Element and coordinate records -

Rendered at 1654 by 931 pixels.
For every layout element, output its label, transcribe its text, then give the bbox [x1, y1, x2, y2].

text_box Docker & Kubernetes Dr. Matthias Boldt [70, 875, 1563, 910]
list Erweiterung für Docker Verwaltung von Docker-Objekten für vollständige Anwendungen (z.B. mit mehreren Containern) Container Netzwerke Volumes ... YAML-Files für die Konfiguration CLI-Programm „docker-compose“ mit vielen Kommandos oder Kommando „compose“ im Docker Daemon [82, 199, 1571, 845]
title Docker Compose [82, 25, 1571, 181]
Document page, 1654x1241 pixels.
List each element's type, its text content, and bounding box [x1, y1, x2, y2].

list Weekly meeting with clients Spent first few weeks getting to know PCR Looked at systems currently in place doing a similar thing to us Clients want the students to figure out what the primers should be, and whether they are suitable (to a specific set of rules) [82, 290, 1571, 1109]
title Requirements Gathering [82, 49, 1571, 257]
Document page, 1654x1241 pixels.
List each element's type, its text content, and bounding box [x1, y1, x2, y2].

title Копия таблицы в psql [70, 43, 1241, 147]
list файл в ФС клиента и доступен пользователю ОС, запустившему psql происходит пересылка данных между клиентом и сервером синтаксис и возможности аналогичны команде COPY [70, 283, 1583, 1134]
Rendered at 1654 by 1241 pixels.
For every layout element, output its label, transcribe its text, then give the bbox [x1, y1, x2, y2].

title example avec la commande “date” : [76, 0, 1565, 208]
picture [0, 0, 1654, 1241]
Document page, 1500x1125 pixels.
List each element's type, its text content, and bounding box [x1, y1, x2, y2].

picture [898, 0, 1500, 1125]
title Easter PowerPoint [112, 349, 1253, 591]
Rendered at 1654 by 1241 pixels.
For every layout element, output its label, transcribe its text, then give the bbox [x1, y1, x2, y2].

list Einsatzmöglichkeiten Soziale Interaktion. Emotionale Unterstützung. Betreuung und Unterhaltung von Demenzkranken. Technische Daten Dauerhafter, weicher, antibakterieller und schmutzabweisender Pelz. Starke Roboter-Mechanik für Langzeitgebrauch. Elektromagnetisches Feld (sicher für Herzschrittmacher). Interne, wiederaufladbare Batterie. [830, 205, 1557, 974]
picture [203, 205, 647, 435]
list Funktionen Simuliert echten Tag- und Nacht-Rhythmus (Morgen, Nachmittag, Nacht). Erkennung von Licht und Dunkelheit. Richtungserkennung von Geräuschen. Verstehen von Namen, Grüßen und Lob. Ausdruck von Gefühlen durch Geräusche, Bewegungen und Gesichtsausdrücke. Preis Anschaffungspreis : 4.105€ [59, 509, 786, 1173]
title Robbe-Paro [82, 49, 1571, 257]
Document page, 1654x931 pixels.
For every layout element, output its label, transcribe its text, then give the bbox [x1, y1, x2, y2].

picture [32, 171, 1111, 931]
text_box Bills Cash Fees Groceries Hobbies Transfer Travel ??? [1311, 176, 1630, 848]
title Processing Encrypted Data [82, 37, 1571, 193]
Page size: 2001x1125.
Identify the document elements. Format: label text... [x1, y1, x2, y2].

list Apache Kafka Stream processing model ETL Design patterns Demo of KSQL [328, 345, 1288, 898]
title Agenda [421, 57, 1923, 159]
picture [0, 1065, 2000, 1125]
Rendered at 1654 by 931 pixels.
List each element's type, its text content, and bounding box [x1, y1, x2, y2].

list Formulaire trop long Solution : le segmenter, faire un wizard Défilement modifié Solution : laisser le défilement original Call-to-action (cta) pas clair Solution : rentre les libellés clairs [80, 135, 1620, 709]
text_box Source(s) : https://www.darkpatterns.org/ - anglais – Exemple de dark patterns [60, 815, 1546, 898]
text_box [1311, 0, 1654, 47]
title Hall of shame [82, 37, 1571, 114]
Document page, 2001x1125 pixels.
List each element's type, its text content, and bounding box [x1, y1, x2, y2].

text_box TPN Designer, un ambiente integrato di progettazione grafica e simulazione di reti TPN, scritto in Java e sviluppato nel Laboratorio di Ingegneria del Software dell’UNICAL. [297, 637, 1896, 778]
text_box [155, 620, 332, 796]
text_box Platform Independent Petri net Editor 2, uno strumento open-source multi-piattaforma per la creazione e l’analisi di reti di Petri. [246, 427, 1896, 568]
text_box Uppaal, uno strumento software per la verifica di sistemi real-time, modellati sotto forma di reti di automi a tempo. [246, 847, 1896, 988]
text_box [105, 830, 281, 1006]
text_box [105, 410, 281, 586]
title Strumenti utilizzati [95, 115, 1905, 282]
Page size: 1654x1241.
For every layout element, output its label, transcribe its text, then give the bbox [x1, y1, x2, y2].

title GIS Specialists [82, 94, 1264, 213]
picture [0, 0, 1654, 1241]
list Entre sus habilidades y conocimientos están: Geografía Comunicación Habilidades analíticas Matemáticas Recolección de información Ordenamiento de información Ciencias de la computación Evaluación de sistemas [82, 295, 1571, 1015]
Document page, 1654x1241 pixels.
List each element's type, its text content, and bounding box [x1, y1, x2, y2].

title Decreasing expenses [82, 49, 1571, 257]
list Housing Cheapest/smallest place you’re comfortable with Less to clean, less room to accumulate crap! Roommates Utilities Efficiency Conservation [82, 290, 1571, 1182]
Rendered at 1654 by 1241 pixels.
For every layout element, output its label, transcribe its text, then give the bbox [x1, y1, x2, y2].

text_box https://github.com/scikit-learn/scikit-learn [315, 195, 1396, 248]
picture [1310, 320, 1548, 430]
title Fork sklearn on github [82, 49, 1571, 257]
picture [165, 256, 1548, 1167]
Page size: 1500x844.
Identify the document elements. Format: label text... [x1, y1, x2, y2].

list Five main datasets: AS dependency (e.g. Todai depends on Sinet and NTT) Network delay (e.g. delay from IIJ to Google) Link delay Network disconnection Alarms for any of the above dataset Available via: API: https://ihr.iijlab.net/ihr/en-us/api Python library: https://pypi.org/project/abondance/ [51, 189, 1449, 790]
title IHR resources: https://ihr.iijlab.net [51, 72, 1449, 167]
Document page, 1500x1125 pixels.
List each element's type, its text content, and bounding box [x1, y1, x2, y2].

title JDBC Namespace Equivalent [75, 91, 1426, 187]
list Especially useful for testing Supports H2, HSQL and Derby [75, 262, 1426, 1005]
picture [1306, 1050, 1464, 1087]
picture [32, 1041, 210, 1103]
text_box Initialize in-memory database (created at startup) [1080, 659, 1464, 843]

Written exercise - Can you write out all the records again, replacing "Document page" with "Rendered page" everywhere and leaving everything else unchanged?

Response -
Rendered at 1654 by 931 pixels.
For every layout element, output its label, transcribe its text, then give the bbox [x1, y1, x2, y2].

text_box Docker & Kubernetes Dr. Matthias Boldt [70, 875, 1563, 910]
list Erweiterung für Docker Verwaltung von Docker-Objekten für vollständige Anwendungen (z.B. mit mehreren Containern) Container Netzwerke Volumes ... YAML-Files für die Konfiguration CLI-Programm „docker-compose“ mit vielen Kommandos oder Kommando „compose“ im Docker Daemon [82, 199, 1571, 845]
title Docker Compose [82, 25, 1571, 181]
Rendered page, 1654x1241 pixels.
List each element's type, its text content, and bounding box [x1, y1, x2, y2].

list Weekly meeting with clients Spent first few weeks getting to know PCR Looked at systems currently in place doing a similar thing to us Clients want the students to figure out what the primers should be, and whether they are suitable (to a specific set of rules) [82, 290, 1571, 1109]
title Requirements Gathering [82, 49, 1571, 257]
Rendered page, 1654x1241 pixels.
List each element's type, its text content, and bounding box [x1, y1, x2, y2].

title Копия таблицы в psql [70, 43, 1241, 147]
list файл в ФС клиента и доступен пользователю ОС, запустившему psql происходит пересылка данных между клиентом и сервером синтаксис и возможности аналогичны команде COPY [70, 283, 1583, 1134]
Rendered at 1654 by 1241 pixels.
For every layout element, output its label, transcribe its text, then give the bbox [x1, y1, x2, y2].

title example avec la commande “date” : [76, 0, 1565, 208]
picture [0, 0, 1654, 1241]
Rendered page, 1500x1125 pixels.
List each element's type, its text content, and bounding box [x1, y1, x2, y2].

picture [898, 0, 1500, 1125]
title Easter PowerPoint [112, 349, 1253, 591]
Rendered at 1654 by 1241 pixels.
For every layout element, output its label, transcribe its text, then give the bbox [x1, y1, x2, y2].

list Einsatzmöglichkeiten Soziale Interaktion. Emotionale Unterstützung. Betreuung und Unterhaltung von Demenzkranken. Technische Daten Dauerhafter, weicher, antibakterieller und schmutzabweisender Pelz. Starke Roboter-Mechanik für Langzeitgebrauch. Elektromagnetisches Feld (sicher für Herzschrittmacher). Interne, wiederaufladbare Batterie. [830, 205, 1557, 974]
picture [203, 205, 647, 435]
list Funktionen Simuliert echten Tag- und Nacht-Rhythmus (Morgen, Nachmittag, Nacht). Erkennung von Licht und Dunkelheit. Richtungserkennung von Geräuschen. Verstehen von Namen, Grüßen und Lob. Ausdruck von Gefühlen durch Geräusche, Bewegungen und Gesichtsausdrücke. Preis Anschaffungspreis : 4.105€ [59, 509, 786, 1173]
title Robbe-Paro [82, 49, 1571, 257]
Rendered page, 1654x931 pixels.
For every layout element, output its label, transcribe its text, then give the bbox [x1, y1, x2, y2].

picture [32, 171, 1111, 931]
text_box Bills Cash Fees Groceries Hobbies Transfer Travel ??? [1311, 176, 1630, 848]
title Processing Encrypted Data [82, 37, 1571, 193]
Page size: 2001x1125.
Identify the document elements. Format: label text... [x1, y1, x2, y2].

list Apache Kafka Stream processing model ETL Design patterns Demo of KSQL [328, 345, 1288, 898]
title Agenda [421, 57, 1923, 159]
picture [0, 1065, 2000, 1125]
Rendered at 1654 by 931 pixels.
List each element's type, its text content, and bounding box [x1, y1, x2, y2].

list Formulaire trop long Solution : le segmenter, faire un wizard Défilement modifié Solution : laisser le défilement original Call-to-action (cta) pas clair Solution : rentre les libellés clairs [80, 135, 1620, 709]
text_box Source(s) : https://www.darkpatterns.org/ - anglais – Exemple de dark patterns [60, 815, 1546, 898]
text_box [1311, 0, 1654, 47]
title Hall of shame [82, 37, 1571, 114]
Rendered page, 2001x1125 pixels.
List each element's type, its text content, and bounding box [x1, y1, x2, y2].

text_box TPN Designer, un ambiente integrato di progettazione grafica e simulazione di reti TPN, scritto in Java e sviluppato nel Laboratorio di Ingegneria del Software dell’UNICAL. [297, 637, 1896, 778]
text_box [155, 620, 332, 796]
text_box Platform Independent Petri net Editor 2, uno strumento open-source multi-piattaforma per la creazione e l’analisi di reti di Petri. [246, 427, 1896, 568]
text_box Uppaal, uno strumento software per la verifica di sistemi real-time, modellati sotto forma di reti di automi a tempo. [246, 847, 1896, 988]
text_box [105, 830, 281, 1006]
text_box [105, 410, 281, 586]
title Strumenti utilizzati [95, 115, 1905, 282]
Page size: 1654x1241.
For every layout element, output its label, transcribe its text, then give the bbox [x1, y1, x2, y2].

title GIS Specialists [82, 94, 1264, 213]
picture [0, 0, 1654, 1241]
list Entre sus habilidades y conocimientos están: Geografía Comunicación Habilidades analíticas Matemáticas Recolección de información Ordenamiento de información Ciencias de la computación Evaluación de sistemas [82, 295, 1571, 1015]
Rendered page, 1654x1241 pixels.
List each element's type, its text content, and bounding box [x1, y1, x2, y2].

title Decreasing expenses [82, 49, 1571, 257]
list Housing Cheapest/smallest place you’re comfortable with Less to clean, less room to accumulate crap! Roommates Utilities Efficiency Conservation [82, 290, 1571, 1182]
Rendered at 1654 by 1241 pixels.
For every layout element, output its label, transcribe its text, then give the bbox [x1, y1, x2, y2].

text_box https://github.com/scikit-learn/scikit-learn [315, 195, 1396, 248]
picture [1310, 320, 1548, 430]
title Fork sklearn on github [82, 49, 1571, 257]
picture [165, 256, 1548, 1167]
Page size: 1500x844.
Identify the document elements. Format: label text... [x1, y1, x2, y2].

list Five main datasets: AS dependency (e.g. Todai depends on Sinet and NTT) Network delay (e.g. delay from IIJ to Google) Link delay Network disconnection Alarms for any of the above dataset Available via: API: https://ihr.iijlab.net/ihr/en-us/api Python library: https://pypi.org/project/abondance/ [51, 189, 1449, 790]
title IHR resources: https://ihr.iijlab.net [51, 72, 1449, 167]
Rendered page, 1500x1125 pixels.
List each element's type, its text content, and bounding box [x1, y1, x2, y2].

title JDBC Namespace Equivalent [75, 91, 1426, 187]
list Especially useful for testing Supports H2, HSQL and Derby [75, 262, 1426, 1005]
picture [1306, 1050, 1464, 1087]
picture [32, 1041, 210, 1103]
text_box Initialize in-memory database (created at startup) [1080, 659, 1464, 843]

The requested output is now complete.